We failed miserably, however to touch on the broader unrest about abortion itself that the procedure raised in the minds of many. The movement, some felt, has gone too far when it defends such gruesome procedures. I am convinced that the negative reaction, for example, of some Catholic leaders to Senator Kerry’s candidacy to the presidency was based on his opposition to banning this procedure. In the absence of any other way for prochoice legislators to express a concern about abortion, this bill and others like it became the only way people might have come to believe that prochoice does not mean proabortion. It is as if we demand that our political supporters mask moral concern and merely uphold legal rights because we fear that the expression of any sadness for the loss of fetal life that is part of abortion will be interpreted as weakness.

In the world in which I move, people who support legal abortion do not believe that discussing the morality of abortion is an act of treachery. They do not believe that to suggest that some abortions may happen for less than admirable reasons and to question some behaviors that lead to abortions is antiwoman or antiabortion. In this world people are waiting for some sign that prochoice advocates are not proabortion and are sensitive to the values that are in conflict when abortion is considered or performed. And the lack of concern for fetal life and the gruesome nature of late term abortion procedures in our response to the “partial-birth” abortion debate has pushed some potential supporters over the edge.
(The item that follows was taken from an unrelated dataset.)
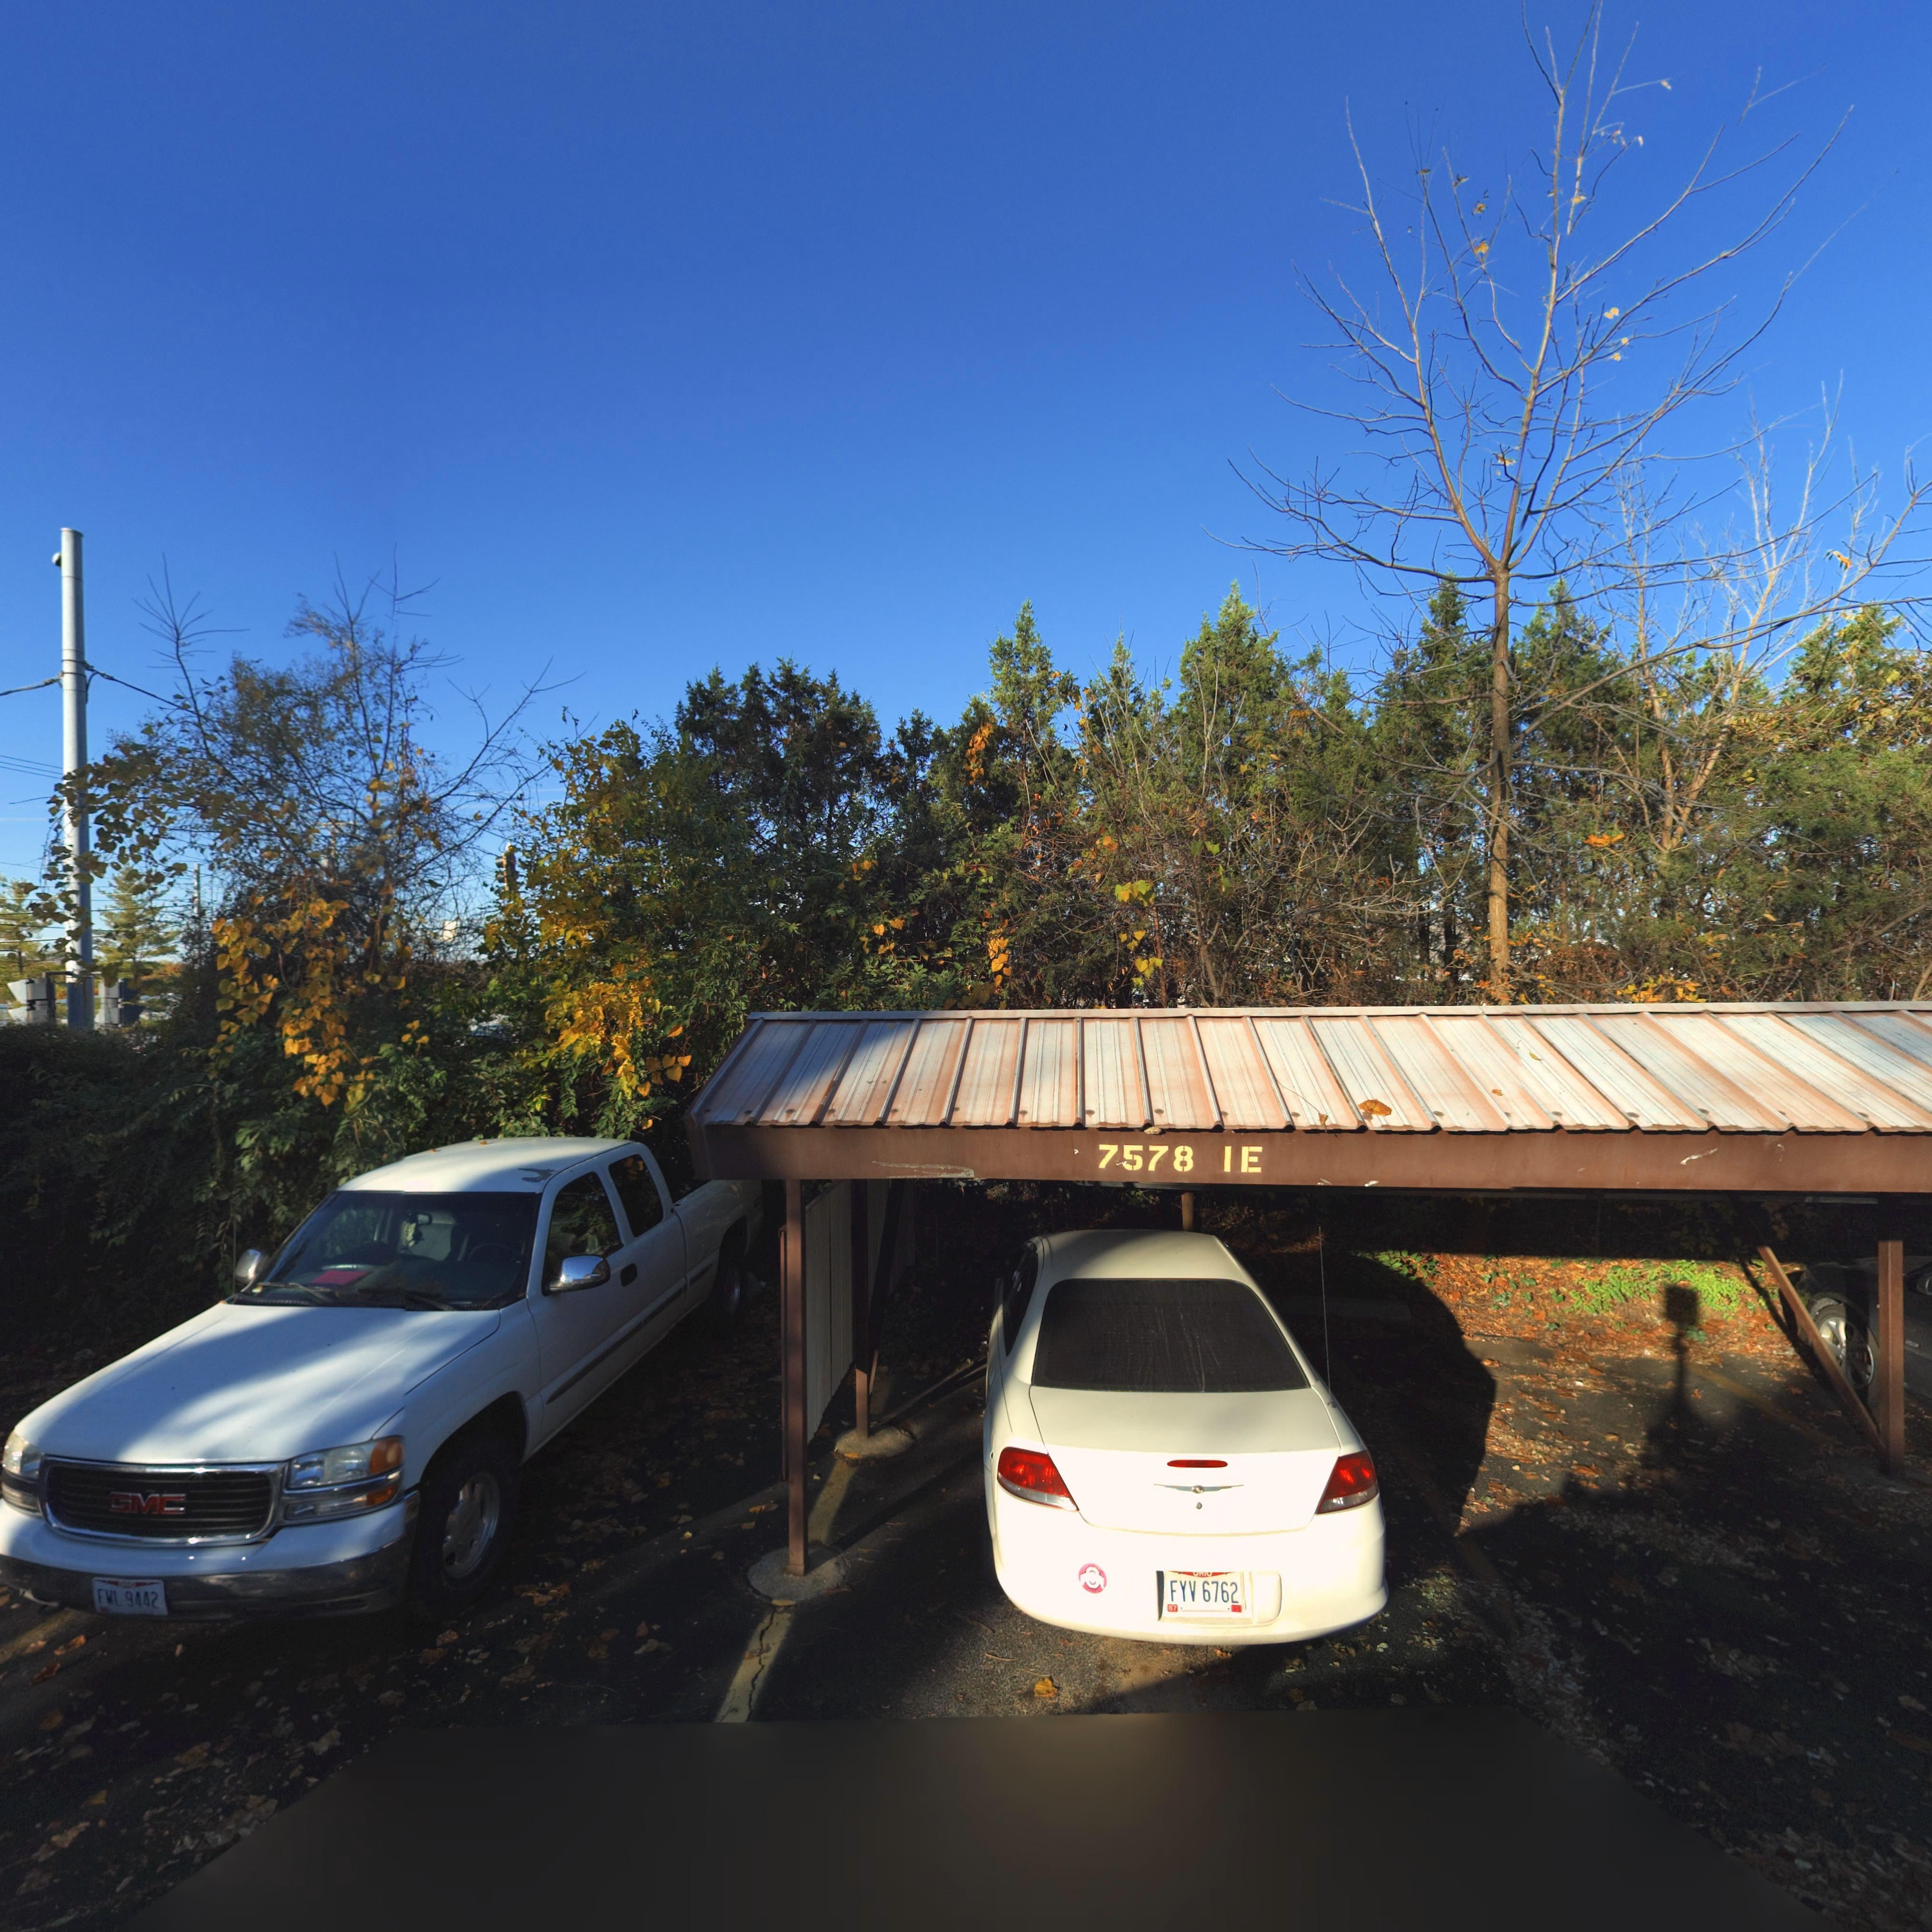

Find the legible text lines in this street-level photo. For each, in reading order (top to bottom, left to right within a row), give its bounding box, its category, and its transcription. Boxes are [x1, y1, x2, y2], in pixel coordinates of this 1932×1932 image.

[1096, 1143, 1194, 1173] StreetNumber: 7578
Is there nothing, they ask, that concerns prochoice people about abortion?

A new opportunity is emerging. Legislation has been introduced by the most extreme antichoice members of Congress to require doctors to inform women seeking abortions after 20 weeks that the fetus may feel pain and offering fetal anesthesia. The bill includes a mandated script that doctors must read to women seeking abortions and specific written consent forms they must sign.

Should our approach to the bill be an immediate assumption that it must be defeated or a reflection on what is the right thing to do if there is a possibility that the fetus feels pain? Since the subject of fetal pain has been written about in medical journals for some time, should the prochoice movement have considered this matter before the bill was introduced? Such a review of the science might have suggested a standard of care that would have made legislation moot.

First, this is one more opportunity to assure the public that we do value fetal life. We are concerned about the possibility that fetuses may feel pain and are committed to ensuring that abortion services are delivered in a way that respects a woman’s right to choose, and that provides her with all available information about the abortion procedure and its risks. To the extent possible, abortion should be a humane and compassionate procedure and although it involves the termination of fetal life, we approach that termination with respect and compassion. Thus, we would recommend that those who provide abortion provide the option of fetal anesthesia.

Such an approach and message would signal a new era in prochoice advocacy—one that combines a commitment to laws that affirm and enhance the right of each woman to decide whether to have an abortion or bear and raise a child with an expressed commitment to human values that include respect for life, recognition of fetal life as valuable and a concern for fostering a society in which all life is valued.

It has long been a truism of the abortion debate that those who are prochoice have rights and those who are against legal abortion have morality; that those who support abortion rights concentrate on women and those opposed focus on the fetus. After 30 years of legal abortion and a debate that shows no signs of ending and has no clear winner—is it not time to try and combine rights and morality, to consider both women and developing human life? Ultimately, abortion is not a political question and politics will not end the enormous conflict over abortion. Abortion is a profoundly moral question and any movement that fails to grapple with and respect all the values at stake in crafting a social policy about abortion will be inadequate in its effort to win the support of the majority of Americans.

FRANCES KISSLING is president of Catholics for a Free Choice.